## Exercises
1. Answer these questions using the OpenFlow excerpt, giving each answer on its own line:
(a) What three components make up an entry in the flow table?
(b) Where is a packet forwarded if it matches no entry in the flow table?
(c) In out-of-band communication, on what channel are control messages sent?
2. Print the passage of the OpenFlow excerpt from "SDN OpenFlow paradigm" to "using the SDN.", unchanged.

## Text excerpt
▼
SDN OpenFlow paradigm offers a flow table conception that is an FIB abstraction. Moreover, it offers a protocol for programming the FIB by deleting, adding and modifying open flow entries in the flow table. That is accomplished through using controllers that connect with the SDN switches by using the SDN.

The router/switch that exposes the flow table through the protocol of OpenFlow is named OpenFlow router/switch. The entry in the flow table comprises a set of packet fields that match it to incoming packets (named the flow), statistics for each flow that keep track of the matching packets, as well as actions that specify how the packets should be handled. When an OpenFlow switch/router receives a packet, it is compared to the flow table’s entries. If there is a match, then the steps outlined in the matching entry are taken. If there is no match, then the packet is forwarded to the central controller. Subsequently, the SDN controller decides how to treat the packet. The controller may back the packet into a forwarding switch that represents the forwarding port of the switch, or it might add a flow entry so as to direct the OpenFlow switch on how to process packets with a similar flow. With SDN, control messages (the messages for adding flow entries into SDN switches) are needed to interchange between the switches and controller. Those messages could exchange in an out-of-band mode or an in-band mode. In in-band communication, the control messages are sent on the same communication channel that is used to transfer data, while, in out-of-band communication, the control messages are sent on another communication channel. In in-band communication (Figure 2), switches (A, B, C and D) share the communication channel for data traffic and control messages, and in the out-of-band communication, each switch (A, B, C and D) uses a different communication channel for data traffic and control (Sharma et al., 2013a).
▲
## Data extract
▼
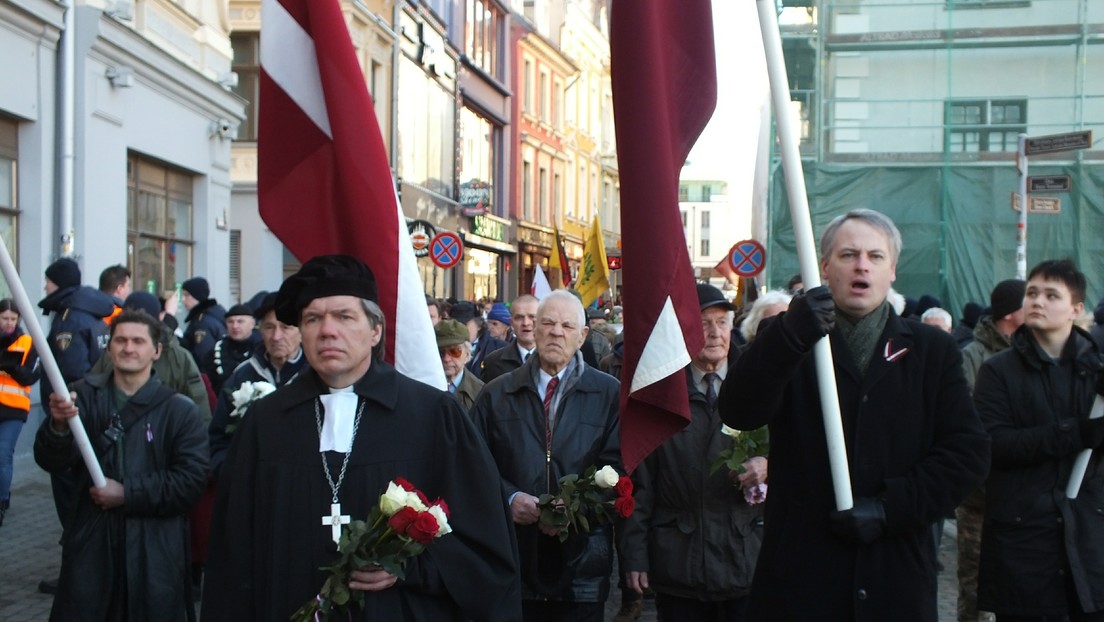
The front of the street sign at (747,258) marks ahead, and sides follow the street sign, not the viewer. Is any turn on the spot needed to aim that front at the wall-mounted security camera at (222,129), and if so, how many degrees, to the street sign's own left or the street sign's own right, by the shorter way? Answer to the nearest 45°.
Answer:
▲
## Outputs for the tasks
1.
(a) A set of packet fields that match it to incoming packets (the flow), per-flow statistics that keep track of the matching packets, and actions that specify how the packets should be handled.
(b) To the central controller.
(c) On another communication channel, separate from the one used to transfer data.

2.
SDN OpenFlow paradigm offers a flow table conception that is an FIB abstraction. Moreover, it offers a protocol for programming the FIB by deleting, adding and modifying open flow entries in the flow table. That is accomplished through using controllers that connect with the SDN switches by using the SDN.